Collected data:
╔══

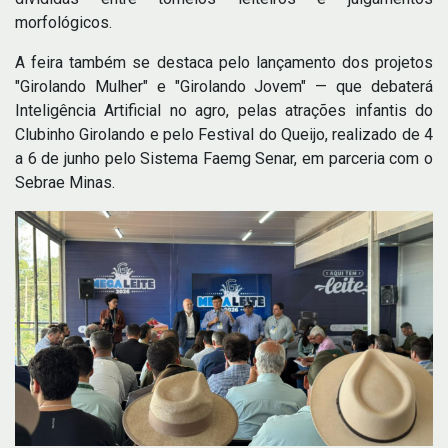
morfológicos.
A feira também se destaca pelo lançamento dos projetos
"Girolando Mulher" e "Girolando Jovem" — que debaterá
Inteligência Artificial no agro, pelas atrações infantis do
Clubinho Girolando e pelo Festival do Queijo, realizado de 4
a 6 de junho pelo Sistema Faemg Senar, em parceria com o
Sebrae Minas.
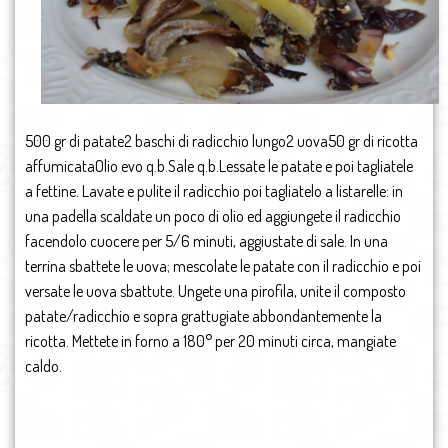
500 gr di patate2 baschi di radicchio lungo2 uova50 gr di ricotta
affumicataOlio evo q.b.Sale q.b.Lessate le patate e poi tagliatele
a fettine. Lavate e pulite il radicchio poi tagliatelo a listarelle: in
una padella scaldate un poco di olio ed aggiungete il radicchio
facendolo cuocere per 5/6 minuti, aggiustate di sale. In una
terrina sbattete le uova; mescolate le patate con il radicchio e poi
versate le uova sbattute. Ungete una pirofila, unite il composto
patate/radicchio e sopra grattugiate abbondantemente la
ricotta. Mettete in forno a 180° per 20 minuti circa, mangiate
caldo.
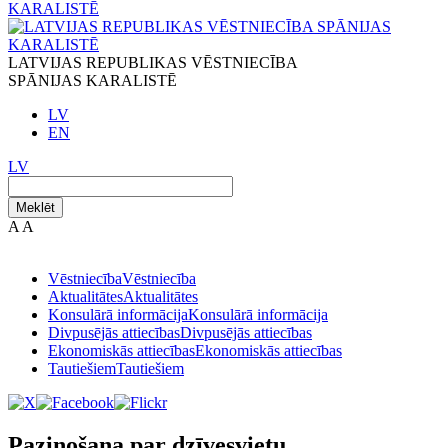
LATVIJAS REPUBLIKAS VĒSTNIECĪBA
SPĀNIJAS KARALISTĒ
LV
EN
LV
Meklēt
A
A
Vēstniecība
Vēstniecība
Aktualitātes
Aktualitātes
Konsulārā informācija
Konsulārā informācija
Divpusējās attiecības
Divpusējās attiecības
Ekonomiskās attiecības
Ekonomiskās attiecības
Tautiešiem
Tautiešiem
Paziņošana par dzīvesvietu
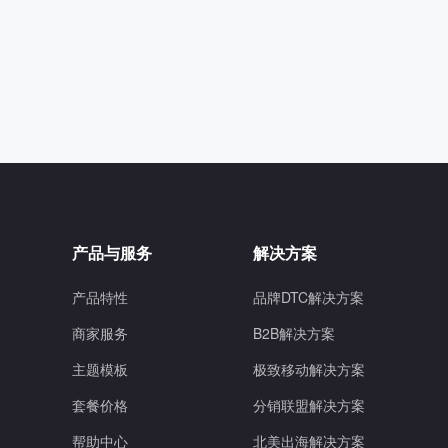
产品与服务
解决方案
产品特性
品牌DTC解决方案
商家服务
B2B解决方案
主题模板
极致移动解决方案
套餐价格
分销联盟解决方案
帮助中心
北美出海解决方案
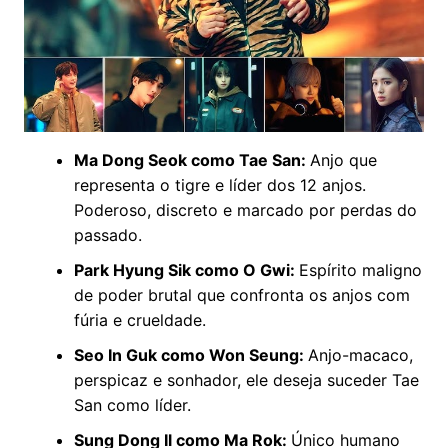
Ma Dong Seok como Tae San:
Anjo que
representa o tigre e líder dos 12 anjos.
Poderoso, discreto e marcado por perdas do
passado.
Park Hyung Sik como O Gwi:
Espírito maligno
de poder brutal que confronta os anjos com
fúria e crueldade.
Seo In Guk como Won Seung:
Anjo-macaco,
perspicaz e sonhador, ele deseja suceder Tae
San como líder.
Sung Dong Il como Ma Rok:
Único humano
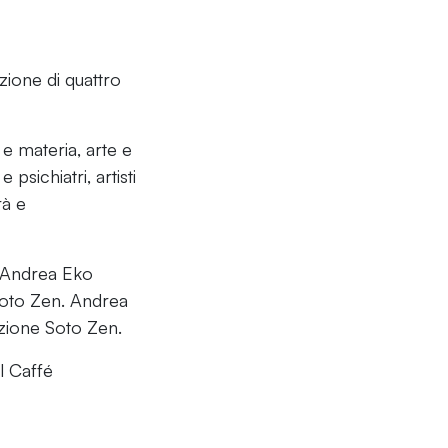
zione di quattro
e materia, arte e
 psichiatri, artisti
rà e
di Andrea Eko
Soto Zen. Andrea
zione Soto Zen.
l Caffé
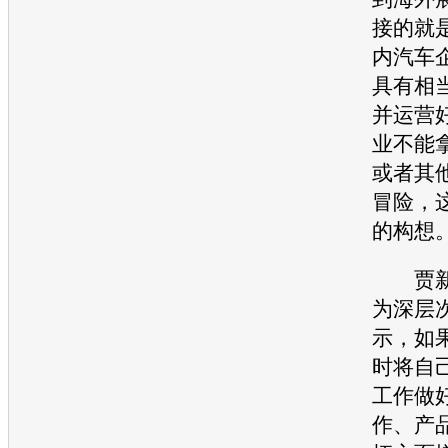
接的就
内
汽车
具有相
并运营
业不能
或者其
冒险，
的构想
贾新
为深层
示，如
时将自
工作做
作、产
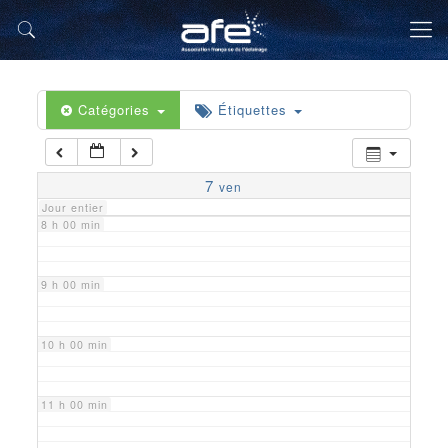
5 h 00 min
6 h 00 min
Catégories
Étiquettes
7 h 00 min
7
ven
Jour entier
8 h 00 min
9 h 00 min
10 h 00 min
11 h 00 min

╚══

Beginning with the line above that contains "a 6 de junho" and finishing with the line that contains "una padella scaldate", print those lines exactly and only. Skip all pictures.

a 6 de junho pelo Sistema Faemg Senar, em parceria com o
Sebrae Minas.
500 gr di patate2 baschi di radicchio lungo2 uova50 gr di ricotta
affumicataOlio evo q.b.Sale q.b.Lessate le patate e poi tagliatele
a fettine. Lavate e pulite il radicchio poi tagliatelo a listarelle: in
una padella scaldate un poco di olio ed aggiungete il radicchio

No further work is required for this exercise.